Childhood Trauma Can Harm Health For Life

University of Georgia

Adverse experiences and environments in childhood may cause a chain reaction of mental and physical health problems later in life, according to new University of Georgia research.

Environmental portrait of researcher Sierra Carter in an office in front of bookshelves

Sierra Carter

The study suggests growing up with negative events and in dangerous communities in early adolescence can alter an entire lifetime, particularly for Black men and women.

"Things that happen to you in childhood - from how you're raised as a child to the environment that you're in - can lead to long-standing issues," said Sierra Carter, co-author of the study and the new associate director of UGA's Center for Family Research.

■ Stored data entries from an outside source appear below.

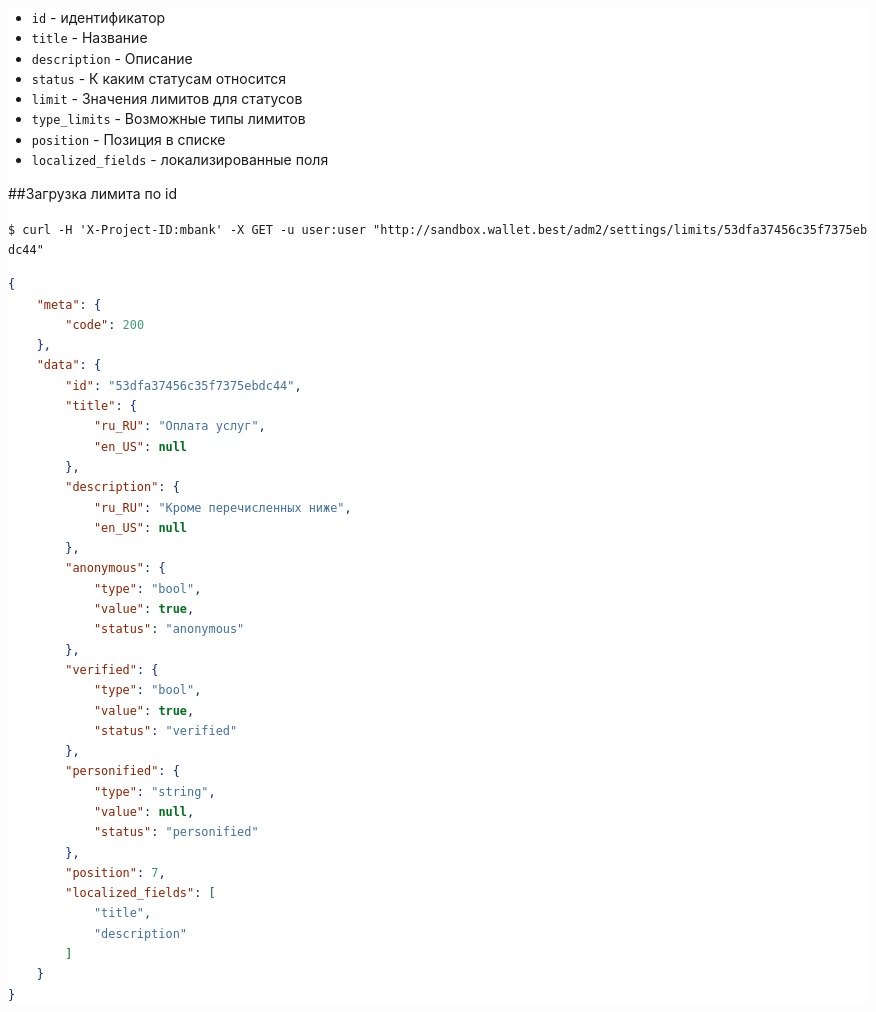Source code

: * `id` - идентификатор
* `title` - Название
* `description` - Описание
* `status` - К каким статусам относится
* `limit` - Значения лимитов для статусов
* `type_limits` - Возможные типы лимитов
* `position` - Позиция в списке
* `localized_fields` - локализированные поля


##Загрузка лимита по id

```shell
$ curl -H 'X-Project-ID:mbank' -X GET -u user:user "http://sandbox.wallet.best/adm2/settings/limits/53dfa37456c35f7375ebdc44"
```

```json
{
    "meta": {
        "code": 200
    },
    "data": {
        "id": "53dfa37456c35f7375ebdc44",
        "title": {
            "ru_RU": "Оплата услуг",
            "en_US": null
        },
        "description": {
            "ru_RU": "Кроме перечисленных ниже",
            "en_US": null
        },
        "anonymous": {
            "type": "bool",
            "value": true,
            "status": "anonymous"
        },
        "verified": {
            "type": "bool",
            "value": true,
            "status": "verified"
        },
        "personified": {
            "type": "string",
            "value": null,
            "status": "personified"
        },
        "position": 7,
        "localized_fields": [
            "title",
            "description"
        ]
    }
}
```
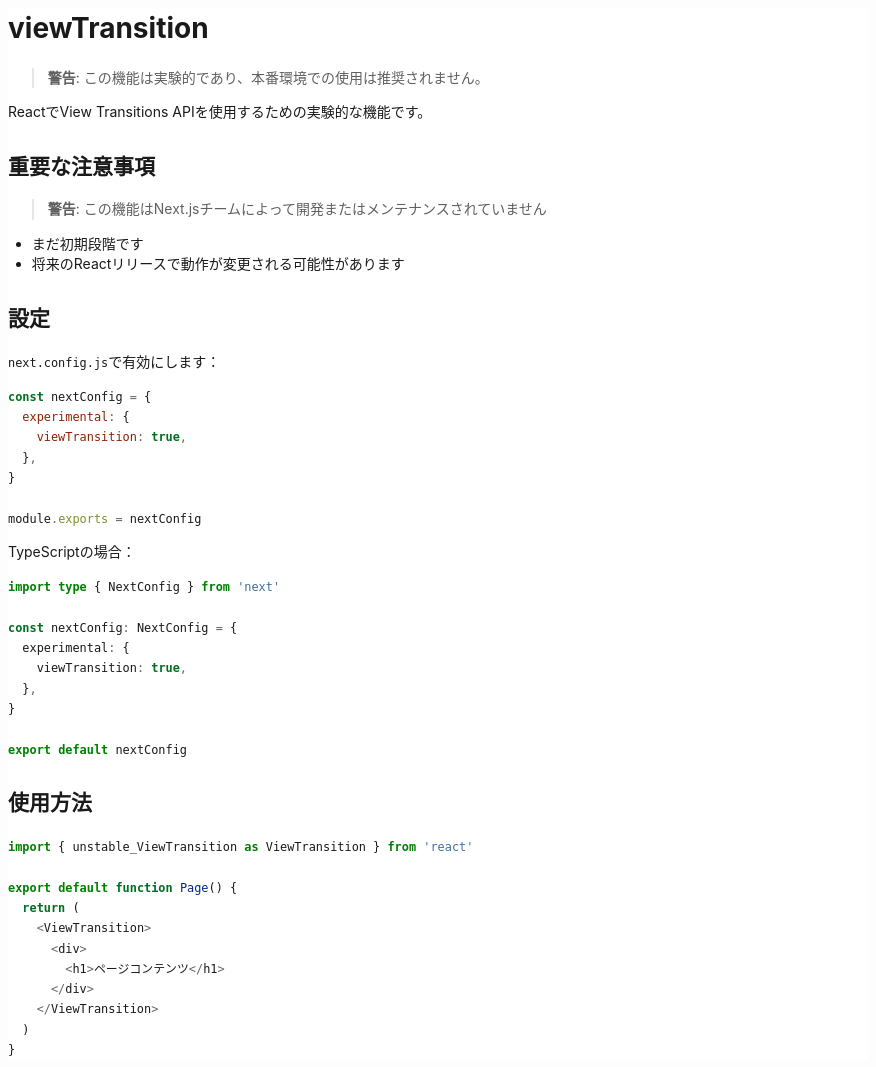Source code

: # viewTransition

> **警告**: この機能は実験的であり、本番環境での使用は推奨されません。

ReactでView Transitions APIを使用するための実験的な機能です。

## 重要な注意事項

> **警告**: この機能はNext.jsチームによって開発またはメンテナンスされていません

- まだ初期段階です
- 将来のReactリリースで動作が変更される可能性があります

## 設定

`next.config.js`で有効にします：

```javascript filename="next.config.js"
const nextConfig = {
  experimental: {
    viewTransition: true,
  },
}

module.exports = nextConfig
```

TypeScriptの場合：

```typescript filename="next.config.ts"
import type { NextConfig } from 'next'

const nextConfig: NextConfig = {
  experimental: {
    viewTransition: true,
  },
}

export default nextConfig
```

## 使用方法

```typescript
import { unstable_ViewTransition as ViewTransition } from 'react'

export default function Page() {
  return (
    <ViewTransition>
      <div>
        <h1>ページコンテンツ</h1>
      </div>
    </ViewTransition>
  )
}
```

Unfavorable environments, treatment in childhoods influence substance use

The researchers relied on data from the UGA-led Family and Community Health Study. Beginning in 1996, the ongoing study follows more than 800 families, all of which had a fifth grader at the start of the study. The researchers reinterview participants every two to three years.

The present study found starting at age 10, children were already able to register when their environments and treatment around them were unsafe.

Unsafe community environments affected not only the way the children acted but also created a physical, inflammatory response in their central nervous system.

Later in young adulthood, these stressors on both body and mind translated to earlier and more frequent use of substances as a way of self-medicating.

Environmental portrait of Steven Beach.

Steven Beach

"We found a lag with these background childhood experiences and drinking," said Steven Beach, corresponding author of the study and director of the Center for Family Research.

"Once kids moved out of the protective environment of their homes, the delayed inflammatory responses had a chance to emerge and influence their behavior in a bigger way, setting the stage for elevated alcohol consumption."

Alcohol misuse causes lasting physical consequences

The consumption of excessive amounts of alcohol over time created measurable health complications in adulthood for participants in the study.

Those who reported drinking heavily as young adults were at higher risk of heart problems as they got older.

Additionally, those 29-year-olds had worse aging outcomes as a result of this drinking, meaning there was a possibly shorter life expectancy, and faster signs of aging across numerous body systems.

This effect of alcohol on aging was especially pronounced for women.

Dangerous childhoods have disproportionate effect on Black men, women

The repercussions of adverse childhoods were compounded for Black men and women, largely due to the added effects of discrimination in childhood.

"Being exposed to racial discrimination puts you at risk for early alcohol use, which then puts you at risk for later alcohol use and other diseases down the road," Carter said. "That's a well-established pathway that gets people on this difficult trajectory."

Black participants who experienced racism in early life were more likely to binge drink and experience cardiac issues and faster aging in their appearance and body functionality.

"I firmly believe that we can do better than we currently are in terms of protecting children in a whole variety of ways," Beach said. "It's just really important for us to think about the delayed effects of childhood experiences that carry forward and have an impact on life.

"This study also underscores the likely payoff of investments in children and building strong, safe communities. If we can intervene early, if we can support kids, the payoffs are likely to not just be immediate. They're likely to be very long lasting, all the way out through adulthood."

This study was published in Development and Psychopathology and was funded by the National Cancer Institute, National Institute on Drug Abuse awarded and National Institute on Aging. Co-authors include the late Ron Simons, Regents Professor in the UGA Department of Sociology, who passed away in March.